Le régulateur des produits dérivés, la Commodity Futures Trading Commission, abroge une règle vieille de 30 ans qui empêchait les parties ayant conclu un accord de se défendre publiquement. Selon l'annonce de l'agence mercredi, la règle du bâillon de 1998 sera abolie immédiatement après sa publication au Federal Register.
Les critiques antérieures des conservateurs portaient sur des Réclamations selon lesquelles la règle portait atteinte à la liberté d'expression des défendeurs, un point de vue que la CFTC semble partager. En expliquant sa position, l'agence a déclaré que « La règle empiète directement sur les droits du premier amendement des Américains et contribue à dissimuler les opérations d'exécution de l'agence au peuple américain. »

Les partisans de l'Annulation de la transaction soutiennent que la politique précédente brouillait la frontière entre la responsabilité juridique et le contrôle de la réputation, empêchant effectivement les parties ayant conclu un accord de donner leur propre version des faits. De plus, les critiques des clauses de bâillon ont longtemps soutenu qu'elles créaient un déséquilibre dans les règlements d'exécution, où les défendeurs payaient des pénalités mais étaient également limités dans la défense de leur réputation en public.
L'abrogation de la disposition harmonise la pratique de la CFTC avec la majorité fédérale, renforçant la flexibilité de l'application pour préserver les ressources administratives, établir la certitude et accélérer la restitution aux victimes.
Le directeur de la Division de l'exécution, David Miller, a noté : « L'action d'aujourd'hui harmonise l'approche de règlement de la Commission avec celles adoptées par d'autres agences et garantit des résolutions plus équitables dans les affaires d'exécution. »
Le président de la CFTC, Michael S. Selig, a également remarqué : « Je suis heureux que nous abrogions la politique de non-déni conformément aux régulateurs de l'ensemble du gouvernement. »

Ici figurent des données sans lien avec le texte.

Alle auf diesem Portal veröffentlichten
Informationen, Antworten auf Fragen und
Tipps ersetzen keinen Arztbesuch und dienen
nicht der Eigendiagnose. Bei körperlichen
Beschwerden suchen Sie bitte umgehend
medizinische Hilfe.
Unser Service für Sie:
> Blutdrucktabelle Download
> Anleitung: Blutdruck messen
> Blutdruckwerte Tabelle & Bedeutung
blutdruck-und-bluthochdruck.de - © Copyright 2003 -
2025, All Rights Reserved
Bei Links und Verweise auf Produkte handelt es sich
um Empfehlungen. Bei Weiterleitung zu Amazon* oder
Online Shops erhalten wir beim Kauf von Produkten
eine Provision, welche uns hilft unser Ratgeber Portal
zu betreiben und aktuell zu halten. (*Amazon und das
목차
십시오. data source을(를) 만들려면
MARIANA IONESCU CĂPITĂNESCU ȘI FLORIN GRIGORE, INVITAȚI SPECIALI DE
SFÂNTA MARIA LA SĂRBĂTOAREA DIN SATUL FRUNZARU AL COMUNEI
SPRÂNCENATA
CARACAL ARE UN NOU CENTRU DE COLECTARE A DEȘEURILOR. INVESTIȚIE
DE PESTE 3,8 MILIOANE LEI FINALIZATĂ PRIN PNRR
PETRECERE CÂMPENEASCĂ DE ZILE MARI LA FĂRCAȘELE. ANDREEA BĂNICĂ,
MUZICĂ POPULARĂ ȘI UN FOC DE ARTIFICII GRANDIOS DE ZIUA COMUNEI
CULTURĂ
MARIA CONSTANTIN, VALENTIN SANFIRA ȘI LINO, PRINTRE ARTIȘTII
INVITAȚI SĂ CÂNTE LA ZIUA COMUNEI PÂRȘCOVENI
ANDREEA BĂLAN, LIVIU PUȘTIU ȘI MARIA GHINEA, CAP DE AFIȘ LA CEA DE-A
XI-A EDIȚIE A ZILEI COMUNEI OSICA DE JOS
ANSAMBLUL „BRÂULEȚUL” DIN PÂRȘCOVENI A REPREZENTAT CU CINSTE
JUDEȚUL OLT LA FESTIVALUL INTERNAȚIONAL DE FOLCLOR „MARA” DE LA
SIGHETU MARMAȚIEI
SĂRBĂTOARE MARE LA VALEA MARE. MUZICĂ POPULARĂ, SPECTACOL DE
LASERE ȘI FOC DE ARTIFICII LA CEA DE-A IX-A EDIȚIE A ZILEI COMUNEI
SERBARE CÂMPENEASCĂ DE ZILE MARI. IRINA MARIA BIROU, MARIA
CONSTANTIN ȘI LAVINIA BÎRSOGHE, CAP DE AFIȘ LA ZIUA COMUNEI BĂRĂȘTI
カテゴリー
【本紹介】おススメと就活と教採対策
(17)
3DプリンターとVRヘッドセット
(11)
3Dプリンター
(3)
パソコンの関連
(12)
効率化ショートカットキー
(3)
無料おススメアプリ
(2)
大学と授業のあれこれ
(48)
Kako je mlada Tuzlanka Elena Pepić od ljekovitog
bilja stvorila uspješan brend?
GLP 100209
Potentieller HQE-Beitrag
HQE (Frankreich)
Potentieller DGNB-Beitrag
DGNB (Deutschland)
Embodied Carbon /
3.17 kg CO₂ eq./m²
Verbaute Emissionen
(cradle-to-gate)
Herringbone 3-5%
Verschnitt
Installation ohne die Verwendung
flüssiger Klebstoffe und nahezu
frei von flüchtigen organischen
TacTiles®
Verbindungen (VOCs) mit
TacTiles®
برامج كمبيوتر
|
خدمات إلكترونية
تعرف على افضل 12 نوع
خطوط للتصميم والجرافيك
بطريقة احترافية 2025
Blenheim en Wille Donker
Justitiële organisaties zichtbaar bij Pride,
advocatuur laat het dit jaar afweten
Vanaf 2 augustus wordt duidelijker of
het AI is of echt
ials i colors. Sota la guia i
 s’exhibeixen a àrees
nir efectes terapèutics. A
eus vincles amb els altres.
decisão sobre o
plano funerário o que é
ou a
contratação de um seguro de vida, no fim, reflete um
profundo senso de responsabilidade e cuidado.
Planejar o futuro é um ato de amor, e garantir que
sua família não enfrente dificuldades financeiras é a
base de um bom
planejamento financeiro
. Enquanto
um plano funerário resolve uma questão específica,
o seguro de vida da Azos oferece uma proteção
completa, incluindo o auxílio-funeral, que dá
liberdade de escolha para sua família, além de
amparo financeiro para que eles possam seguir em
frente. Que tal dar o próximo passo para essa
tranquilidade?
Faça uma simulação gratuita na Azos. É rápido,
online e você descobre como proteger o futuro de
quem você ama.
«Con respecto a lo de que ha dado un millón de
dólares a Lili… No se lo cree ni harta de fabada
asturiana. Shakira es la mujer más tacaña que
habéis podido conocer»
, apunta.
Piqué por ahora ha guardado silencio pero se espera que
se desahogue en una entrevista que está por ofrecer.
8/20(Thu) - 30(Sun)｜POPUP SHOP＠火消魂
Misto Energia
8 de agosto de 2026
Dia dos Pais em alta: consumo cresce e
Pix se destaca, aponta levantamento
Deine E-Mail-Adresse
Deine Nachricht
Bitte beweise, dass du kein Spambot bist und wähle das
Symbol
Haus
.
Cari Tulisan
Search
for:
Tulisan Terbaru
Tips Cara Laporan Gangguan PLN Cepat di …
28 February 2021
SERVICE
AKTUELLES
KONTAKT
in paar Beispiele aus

La politique de la CFTC n'avait rencontré aucune opposition formelle jusqu'en 2019, lorsque la New Civil Liberties Alliance, un groupe juridique à but non lucratif, a déposé une pétition pour y mettre fin. Le groupe avait affirmé que la règle restreignait l'expression véridique et ne servait pas l'intérêt public. Il a en outre affirmé que la CFTC n'avait aucune base juridique pour émettre la règle du bâillon.
Plus récemment, le groupe a affirmé que la commission avait mis leur pétition en attente pendant des mois, gardant d'innombrables cibles bâillonnées durant cette période. Il espérait que l'agence apporterait un soulagement aux personnes concernées.
Néanmoins, la CFTC a annoncé mercredi qu'elle n'appliquera pas les clauses de non-déni déjà intégrées dans les règlements existants, et a déclaré qu'elle ne prendrait aucune mesure si les parties les violaient.
En mai, la Commission américaine des valeurs mobilières et des échanges (SEC) a mis fin à sa règle du bâillon. À l'époque, le président de l'agence, Paul Atkins, a déclaré : « Les discours critiques envers le gouvernement constituent une partie importante de la tradition américaine », ajoutant que le changement permettrait aux défendeurs ayant conclu un accord de critiquer publiquement l'agence.
Le président de l'American Securities Association, Chris Iacovella, a salué ce changement, soutenant que l'ancienne politique de la SEC avait compromis la liberté d'expression en décourageant les défendeurs de s'exprimer après avoir conclu un accord.
Pendant plus de cinq décennies, la règle a interdit aux défendeurs ayant conclu un accord de nier les allégations qu'ils avaient choisi de ne pas admettre. Selon certaines sources, la règle a été instituée pour décourager toute perception que les allégations de l'agence étaient infondées.
Cependant, Ben Schiffrin du groupe de défense financière Better Markets a interpellé la SEC pour avoir mis en œuvre le changement de règle sans consultation publique. « La SEC devrait vouloir que le public n'ait aucun doute que ses sanctions sont fondées sur des violations des lois sur les valeurs mobilières », a-t-il déclaré dans un communiqué.
Avant l'abrogation, l'agence avait résisté aux amendements de politique. En 2024, la commissaire Hester Peirce a déclaré que la règle était une exception parmi les régulateurs et que les dénégations publiques ne causaient pas réellement de problèmes. En 2017, James Valvo, conseiller juridique et conseiller principal en politique au Cause of Action Institute, avait rédigé un document abordant les préoccupations concernant les règles du bâillon de la SEC et de la CFTC. À l'époque, il avait appelé à une intervention judiciaire sur ces politiques, bien qu'aucune action significative n'ait été prise.
Dans sa dernière annonce concernant le changement de règle, la SEC a déclaré qu'elle n'avait pas l'intention de réexaminer les actions d'exécution antérieures si les défendeurs enfreignaient leurs dispositions originales de non-déni, même après l'abrogation.